Consequently we have a squad of highly paid footballers who simply lack the fight, the passion and the skill that playing for Manchester United demands. We’re turning into a burnout shell of a once proud football empire.
The whole ethos of the Ratcliffe regime is based around finance and not our football religion – he’s turning the club into a faceless institution that doesn’t care about the fans, the players or our status. The R missing from Manchester United stands for Ratcliffe ruining our Red family and our reputation.
It’s becoming purely a business. And that is not what dreams are made of. Every other football club in the premier league has a togetherness the players can feel part of. It’s that togetherness and big family identity that is sadly being neglected and forgotten at Manchester United.
Crystal clear
The club is being run purely for the benefit of the shareholders and not for the fans. For me this is crystal clear. And so are the consequences. I don’t care how much you pay players you can’t buy their total commitment to a club that has lost touch with its soul.
And then there’s the move to enforce a new identity and a new way of playing. That’s the vision of Omar Berrada and Jason Wilcox. Both are extremely nice guys but they’re unproven in the roles they currently fill. And they don’t understand the United way. They both built their reputations at Manchester City.
Neither are best in class. And 2 weeks ago – exclusively on this channel – we heard Jason Wilcox say in his own words – he’s guilty of being a frustrated coach who wants to interfere with what the manager is doing. So it does beg the question: how much of Ruben Amorim’s decision making is being influenced by Jason Wilcox.

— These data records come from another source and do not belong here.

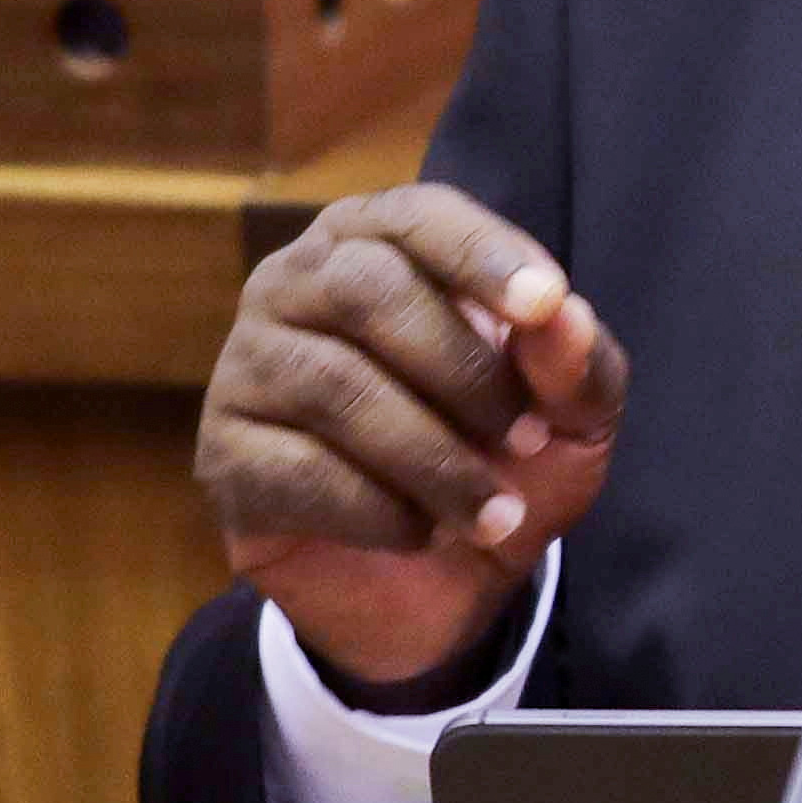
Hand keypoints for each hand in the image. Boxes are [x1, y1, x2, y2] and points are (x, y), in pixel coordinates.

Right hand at [194, 185, 626, 689]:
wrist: (443, 585)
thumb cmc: (501, 462)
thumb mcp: (570, 419)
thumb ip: (576, 363)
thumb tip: (563, 315)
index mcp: (379, 245)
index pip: (418, 217)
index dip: (480, 253)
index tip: (544, 303)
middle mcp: (296, 285)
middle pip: (367, 290)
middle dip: (465, 374)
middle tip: (524, 442)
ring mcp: (247, 366)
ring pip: (334, 387)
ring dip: (434, 461)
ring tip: (490, 513)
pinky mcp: (225, 455)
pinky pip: (300, 471)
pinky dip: (382, 512)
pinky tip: (419, 531)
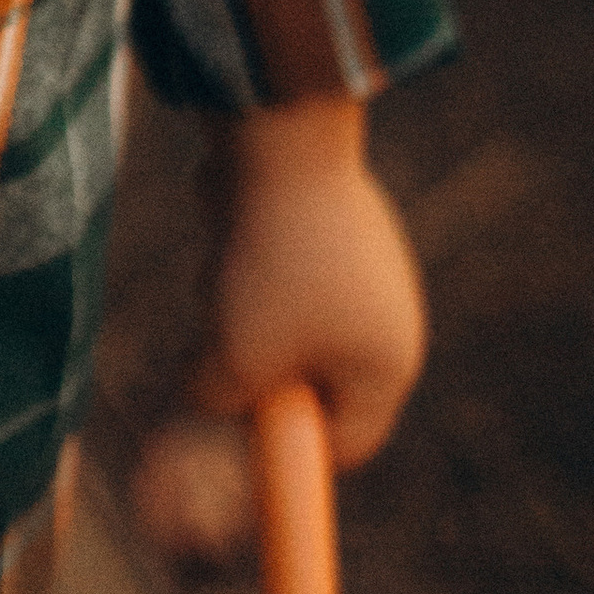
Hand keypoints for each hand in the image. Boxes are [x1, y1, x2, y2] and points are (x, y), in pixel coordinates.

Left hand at [189, 94, 424, 470]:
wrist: (277, 135)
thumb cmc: (265, 260)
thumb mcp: (231, 359)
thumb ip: (220, 403)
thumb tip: (208, 397)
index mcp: (386, 363)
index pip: (345, 444)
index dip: (285, 458)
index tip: (230, 458)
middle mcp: (383, 315)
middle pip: (306, 382)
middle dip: (246, 372)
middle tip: (207, 356)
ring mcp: (354, 263)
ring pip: (271, 319)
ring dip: (228, 307)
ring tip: (220, 267)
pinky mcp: (316, 220)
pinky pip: (262, 263)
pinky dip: (232, 254)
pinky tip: (229, 219)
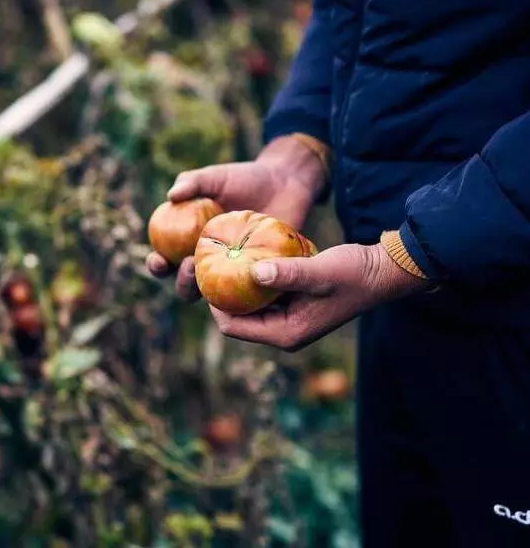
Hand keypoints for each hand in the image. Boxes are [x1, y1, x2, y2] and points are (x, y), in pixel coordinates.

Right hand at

While I do think Jason Wilcox is a thoroughly decent guy I question his decision making. We’ve failed to tackle our midfield requirements. We sold one of the best midfielders in Europe when we got rid of Scot McTominay. We’ve failed to sign a goalkeeper proven at the top level. We’re painfully short of strikers. Sesko is our only genuine centre forward. And we’ve got 5 players who are best suited to playing the No.10 role.
Strip away the fanfare and back slapping our summer transfer window activity generated and you have to ask yourself do we actually know what we’re doing?
Ratcliffe controls the media by feeding inside information to a select number of preferred journalists. In return those journalists don’t expose the real mess created by the owners. When the reaction to results on the pitch gets so bad the demand for change is deafening it’ll be the manager who walks. Not the players. And definitely not the owners.
What’s next?
Next it’s Sunderland at home. And then Liverpool away. On current form we could easily lose both those matches. There’s a growing belief that Amorim is already a dead man walking. And the only thing keeping him in his job is the financial penalty of the 12 million pounds in compensation we’ll owe Amorim if he’s sacked before November 1st.
After Sunderland and Liverpool we’ve only got brighton at home before that deadline. Then it’s Forest and Spurs away. .. before the next international break that follows our match at the Tottenham Hotspur Stadium on November 8th.
It’s an old cliche that managers always take one game at a time. Amorim has all week to focus on Saturday’s Old Trafford encounter with newly promoted Sunderland. But it’s impossible for fans not to look ahead. Fail to beat Sunderland and the clamour for Amorim to be dismissed will inevitably reach fever pitch.
My guess is that Ruben Amorim will stay in the hotseat until the spurs game. And whether or not he survives the international break will be decided by results in our next 5 games. But even if we change the manager don’t expect any real progress until we have clear leadership from the owners. We need leadership that unites our fans and our players. We need a United Red family. And I don’t believe we’ll ever get that under the existing ownership model.